Dans le même temps, on assiste impuissants au spectacle affligeant de voir d’autres faire notre métier impunément à notre place ! C’est – et je pèse mes mots, vous le savez bien – comme une suprême humiliation. En tout cas, je le vis aussi comme cela. La loi n’est manifestement  pas la même pour tous, les impératifs de santé qui ont servi à nous condamner ne s’appliquent pas à d’autres, le Conseil scientifique ne se pose aucune question… Bref, la santé des Français, dont nous nous avions admis la priorité, n’en est pas vraiment une pour nos décideurs. Son appréciation est à géométrie variable … Et arrive ce que nous, non scientifiques, avions prévu : des clusters, une reprise épidémique, 9 000 personnes/jour contaminées etc… bref la double peine pour nous car cela diffère encore notre hypothétique réouverture.  L’attente toujours, l’inconnu qui nous est imposé alors que nous sommes aussi des citoyens devant veiller à notre propre santé, à celle de nos familles et de notre personnel. Position intenable.

On nous a promis que “personne ne serait laissé au bord du chemin” mais les belles phrases cèdent devant une réalité difficile. Nos représentants doivent se battre pour obtenir un minimum matériel, un kit de survie. Ils doivent se battre pour qu’il soit attribué à tous sans exception. Ils doivent se battre pour quémander des réponses à leurs interrogations… c’est tout aussi insupportable et le mépris rajouté au mépris alimente notre frustration, notre envie de révolte. Quand il n’y a plus d’espoir, il ne reste que le désespoir, terrible engrenage.

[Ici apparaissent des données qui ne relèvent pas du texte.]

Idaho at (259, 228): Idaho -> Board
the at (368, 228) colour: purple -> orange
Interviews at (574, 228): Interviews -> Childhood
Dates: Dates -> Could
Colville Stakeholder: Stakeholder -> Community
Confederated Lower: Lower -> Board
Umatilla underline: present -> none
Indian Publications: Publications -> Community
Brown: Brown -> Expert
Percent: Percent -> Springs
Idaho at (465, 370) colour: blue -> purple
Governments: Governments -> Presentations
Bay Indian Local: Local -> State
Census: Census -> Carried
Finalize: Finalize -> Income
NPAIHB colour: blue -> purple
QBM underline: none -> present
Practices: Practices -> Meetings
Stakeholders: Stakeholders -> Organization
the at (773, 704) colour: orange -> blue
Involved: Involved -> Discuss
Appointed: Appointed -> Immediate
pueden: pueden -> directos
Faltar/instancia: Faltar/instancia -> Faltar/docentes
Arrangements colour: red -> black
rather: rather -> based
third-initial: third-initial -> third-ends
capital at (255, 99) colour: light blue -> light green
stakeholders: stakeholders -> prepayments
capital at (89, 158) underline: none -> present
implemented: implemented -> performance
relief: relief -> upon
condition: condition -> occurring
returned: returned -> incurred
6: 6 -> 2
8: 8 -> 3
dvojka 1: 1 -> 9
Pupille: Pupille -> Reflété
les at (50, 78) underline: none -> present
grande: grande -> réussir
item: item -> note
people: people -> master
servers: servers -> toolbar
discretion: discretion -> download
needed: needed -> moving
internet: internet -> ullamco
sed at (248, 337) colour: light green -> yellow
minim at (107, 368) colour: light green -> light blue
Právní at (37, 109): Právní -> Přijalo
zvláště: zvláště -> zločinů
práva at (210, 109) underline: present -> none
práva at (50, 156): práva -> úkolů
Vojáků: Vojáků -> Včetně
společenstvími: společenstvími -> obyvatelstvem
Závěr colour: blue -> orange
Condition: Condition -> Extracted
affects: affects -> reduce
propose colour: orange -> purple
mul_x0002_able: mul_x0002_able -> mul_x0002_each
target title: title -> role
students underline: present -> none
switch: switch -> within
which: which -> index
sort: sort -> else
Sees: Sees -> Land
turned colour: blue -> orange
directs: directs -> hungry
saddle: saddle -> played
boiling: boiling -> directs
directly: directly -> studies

En ces premiers jours de septembre nous ne savons toujours pas comment finalement sera appliqué POUR TOUS le décret sur les aides de Juin à Août pour certains ! Incroyable … plus de 6 semaines après nos “accords” pourtant si bien partis. Aura-t-on la mesquinerie, la petitesse dans ce contexte de naufrage d’une filière toute entière, de laisser mourir certains ? Je n’ose y croire. Je les défendrai tant que je pourrai. Pire même, nous savons que nous ne rouvrirons pas en septembre mais nous ne savons toujours pas si nous serons indemnisés plus longtemps et où sera placé le curseur des aides pour la fin de l’année !

La frustration d’un métier qui est notre vie, l’humiliation de le voir faire par d’autres, la non indemnisation équitable dans des délais responsables dans un contexte sans visibilité aucune sur l’avenir, voilà nos “raisins de la colère”, l’explication de ce qui pousse au désespoir.

Vous le savez, je suis d’un naturel serein, déterminé et plutôt confiant. Si je fais ce rappel c’est uniquement pour “planter le décor” de ce qui se passe, risque de se passer mais aussi de notre action syndicale, plus difficile que jamais. J’en appelle à la mobilisation au service de l’espoir constructif. 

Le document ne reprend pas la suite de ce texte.